WORK ORDER:
Pull each line containing "size" out of the listing below.

DATA:
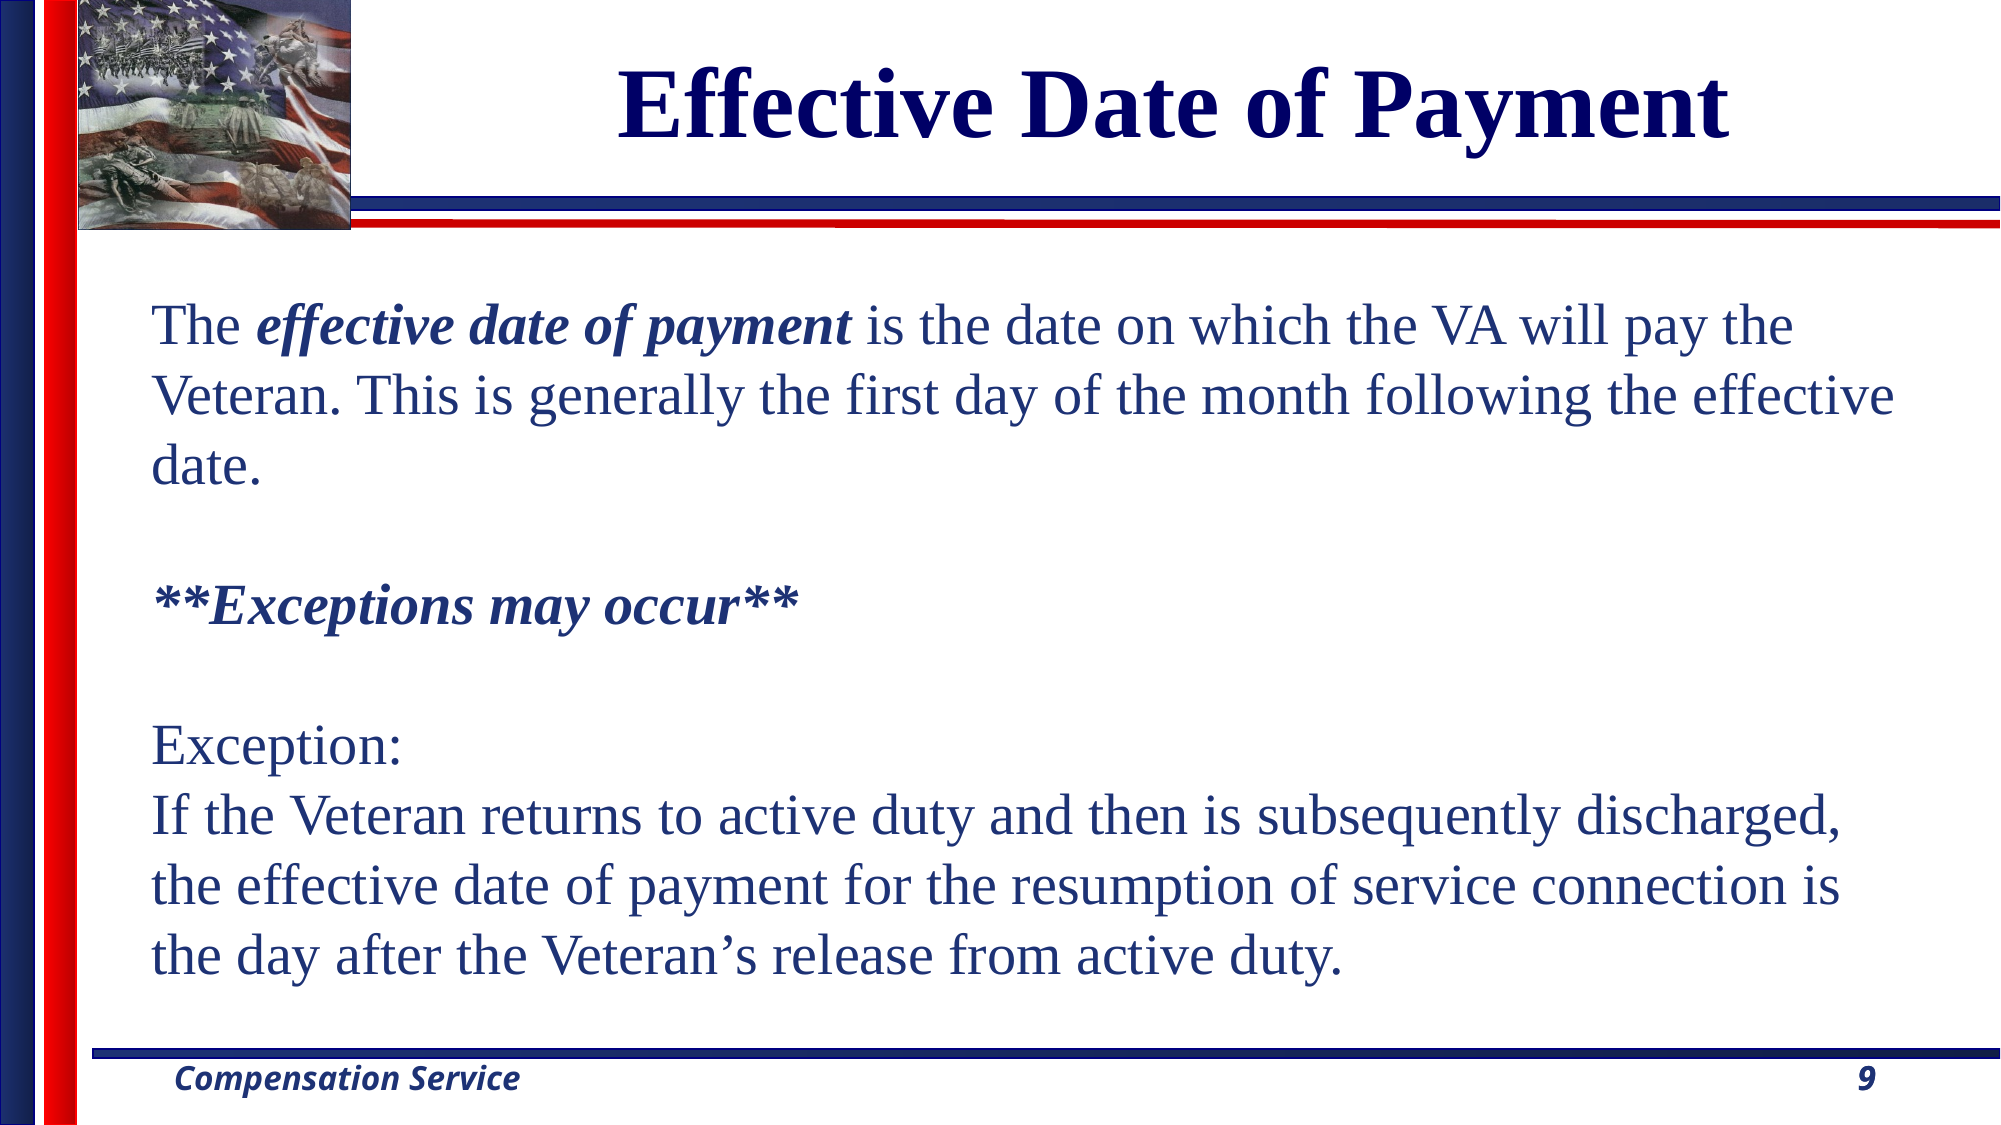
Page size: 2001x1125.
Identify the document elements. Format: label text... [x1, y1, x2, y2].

list The effective date of payment is the date on which the VA will pay the Veteran. This is generally the first day of the month following the effective date. **Exceptions may occur** Exception: If the Veteran returns to active duty and then is subsequently discharged, the effective date of payment for the resumption of service connection is the day after the Veteran’s release from active duty. [135, 278, 1936, 1004]
title Effective Date of Payment [348, 0, 2000, 195]
text_box 9 [1733, 1042, 2000, 1118]
picture [78, 0, 351, 230]
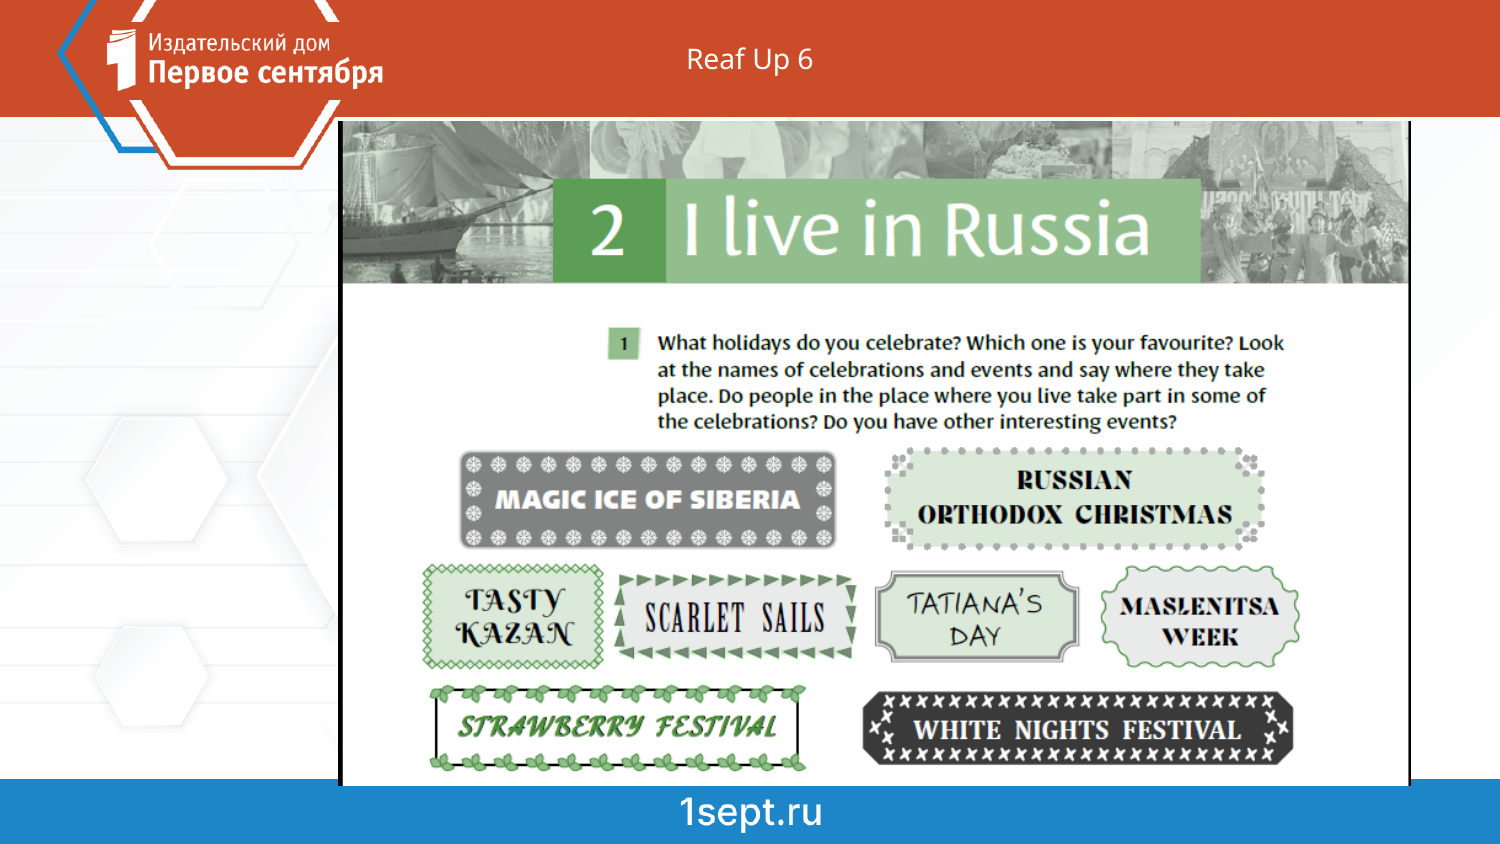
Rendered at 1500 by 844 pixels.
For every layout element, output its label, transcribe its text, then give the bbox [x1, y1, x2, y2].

title Reaf Up 6 [75, 33, 1425, 83]
picture [0, 0, 1500, 844]
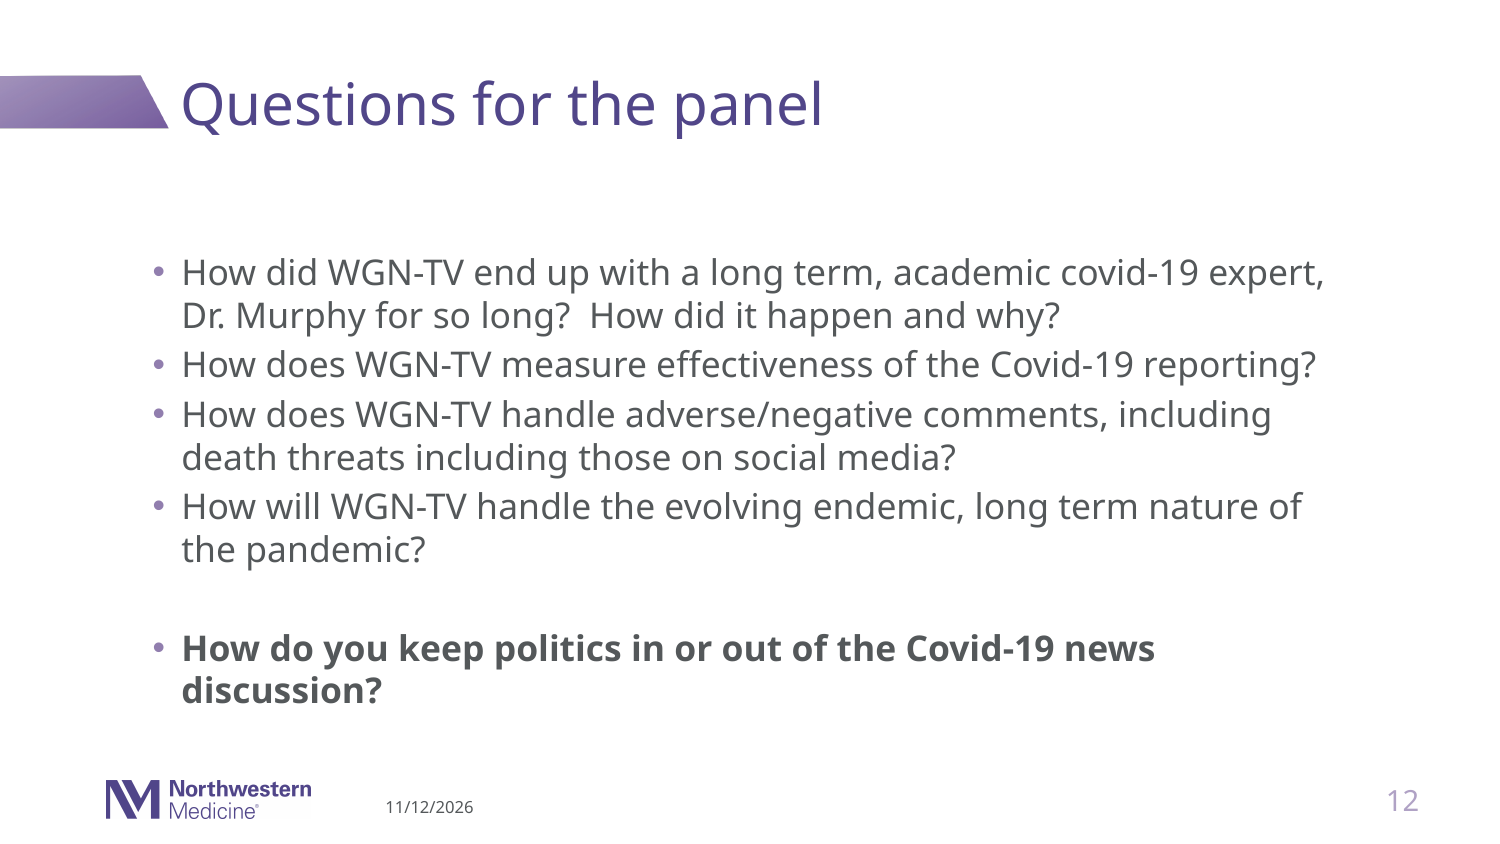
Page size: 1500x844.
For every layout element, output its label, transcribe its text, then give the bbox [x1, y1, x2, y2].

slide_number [385, 791, 525, 820]
title Questions for the panel [180, 20, 1359, 146]
picture [106, 780, 311, 819]
list How did WGN-TV end up with a long term, academic covid-19 expert, Dr. Murphy for so long? How did it happen and why? How does WGN-TV measure effectiveness of the Covid-19 reporting? How does WGN-TV handle adverse/negative comments, including death threats including those on social media? How will WGN-TV handle the evolving endemic, long term nature of the pandemic? How do you keep politics in or out of the Covid-19 news discussion? [152, 250, 1359, 739]
slide_number 12 [1362, 784, 1420, 823]
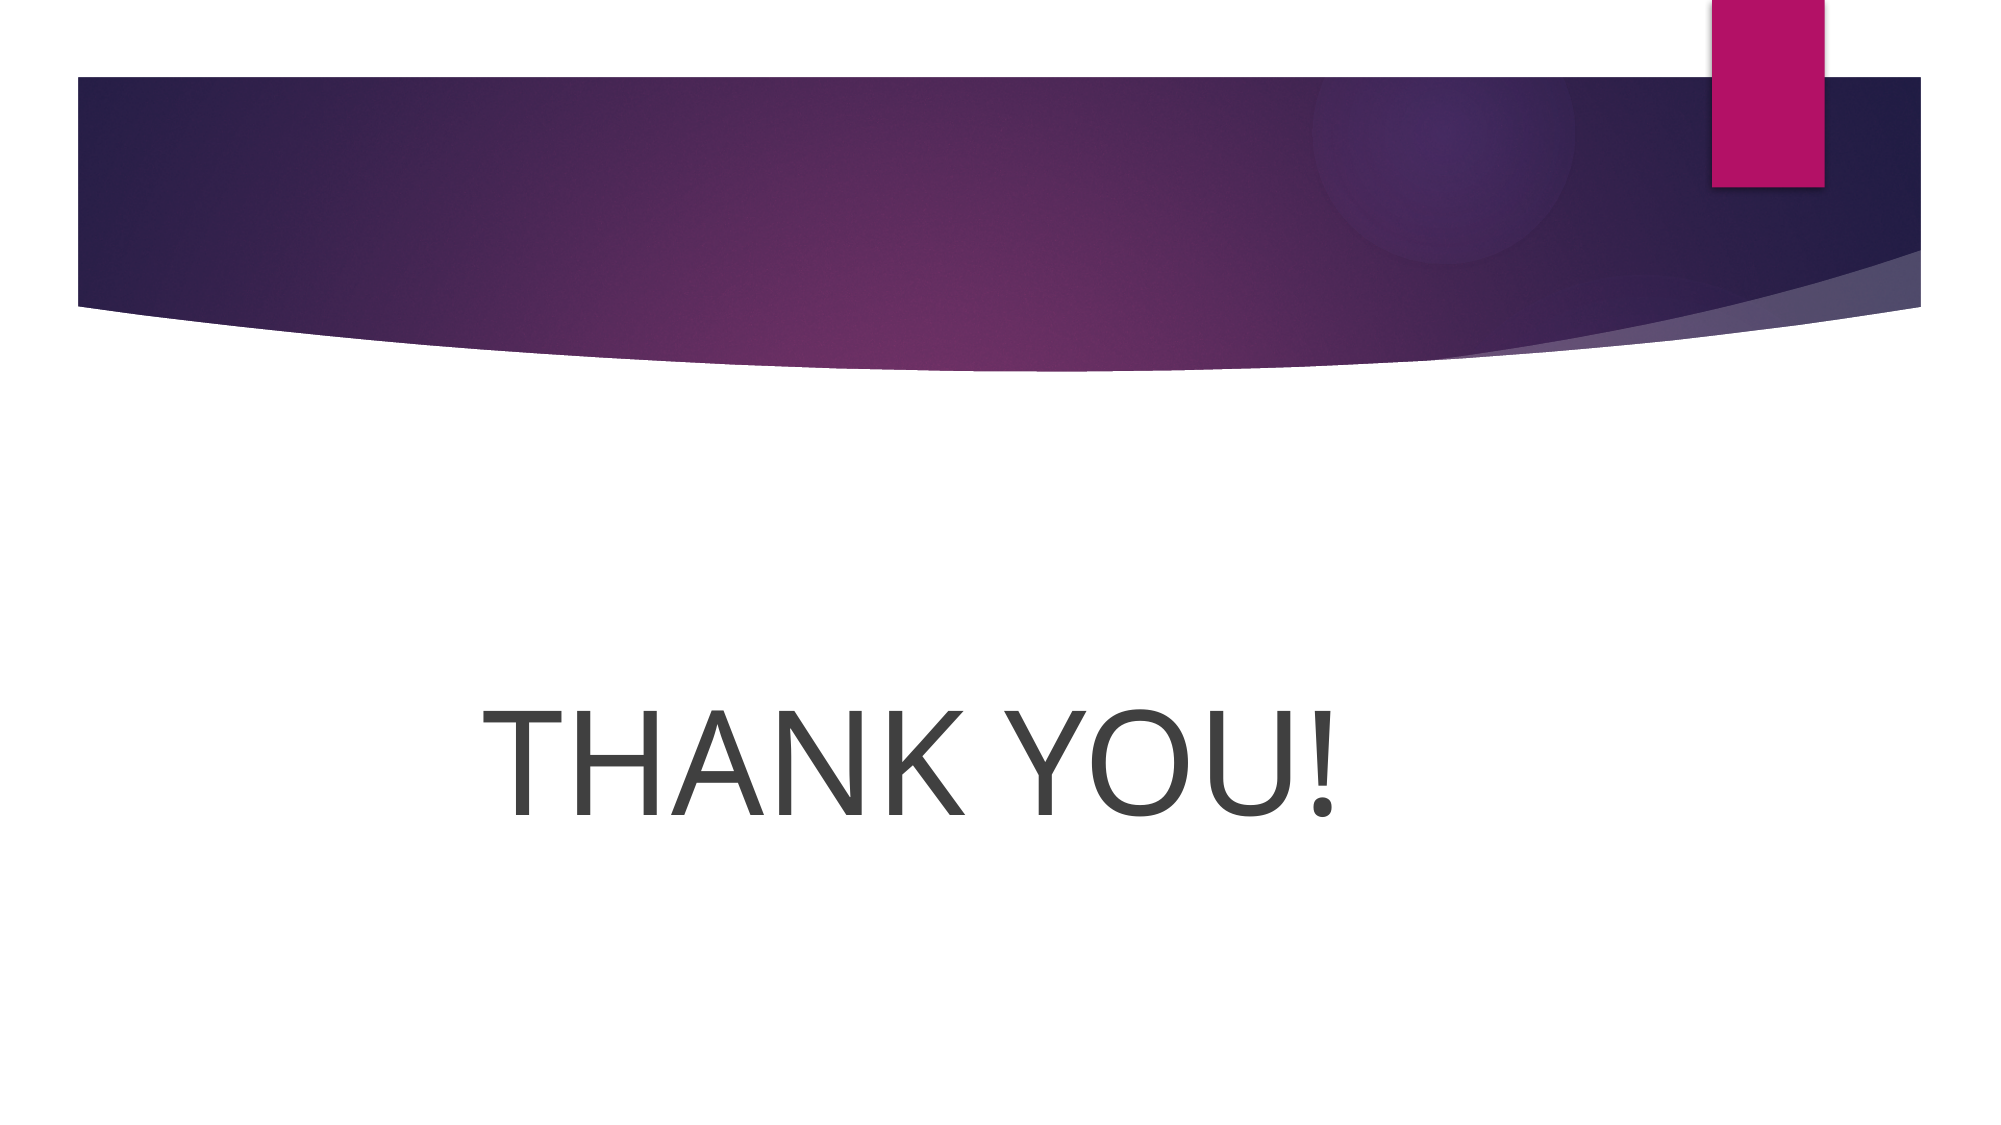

EXPECTED ANSWER:
Page size: 2001x1125.
Page size: 1500x844.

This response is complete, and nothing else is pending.